Tatler has long been the ultimate guide to etiquette but bothers with nothing as dull as writing thank you notes or what to wear to a wedding. In the February issue you'll discover that "nothing shows power like weeing outside" and why Labradors are for toffs even though they sniff "at stationary crotches" and regard "the human leg a sex aid".
In an extended piece on country houses we learn that Cherie Blair "ascribed her final pregnancy to the fact that unpacking still occurs at Balmoral - she felt too embarrassed to include her Dutch cap in the prime ministerial luggage, knowing staff would see it."
But the magazine out-Tatler-ed itself with a matrix which slots people, activities and possessions along two spectrums: classy versus trashy and expensive versus cheap. The Queen - the epitome of both classiness and expensiveness - is at the top left of the matrix while dogging (British slang for an activity unrelated to Labradors) is in the lower right of the matrix where all things cheap and trashy belong.
Now I'd always thought that using the word "classy" instantly rendered the person uttering it the opposite of classy. But, then again, that snobbish little rule was probably invented by Tatler in the first place so I guess they're allowed to reclaim it for themselves just as the LGBT community reclaimed "queer".
So with apologies to Tatler, I've taken inspiration from their classy-versus-trashy-and-expensive-versus-cheap matrix and given it a local twist.
CLASSY & EXPENSIVE
Horse of the Year Show
Large donations to the Starship Foundation
Profoundly deaf MPs
Blonde highlights from Bettjemans
CLASSY & CHEAP
Driving along The Terrace wearing Ben 10 pyjamas
Cactus Kate's blog
Adopting an animal from the SPCA
The Hunger Games young adult novels
TRASHY & EXPENSIVE
Personalised number plates
Heli-skiing
Chrisco hampers
Botox
TRASHY & CHEAP
Saying "Nek Minnit"
Leaving your children in a casino car-park
Spray tans
Twitter
That was fun. Why don't you try it at home? Play nicely please.

◆ DATASET EXTRACT ◆
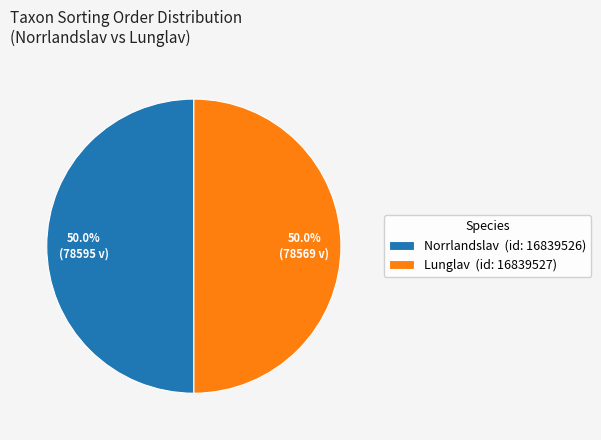

What is the ratio of the value at Norrlandslav (id: 16839526) to the value at Lunglav (id: 16839527)?

1.0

◆ HOW TO COMPLETE THIS TASK ◆
Can you condense the paragraph in the Tatler column beginning "But the magazine out-Tatler-ed itself" into a shorter version that keeps its main facts?

◆ RESPONSE BELOW ◆
The magazine outdid itself with a matrix ranking people, activities and possessions on two scales: classy versus trashy and expensive versus cheap. The Queen, the epitome of classy and expensive, sits at the top left. Dogging, British slang for something unrelated to Labradors, sits at the lower right among all things cheap and trashy.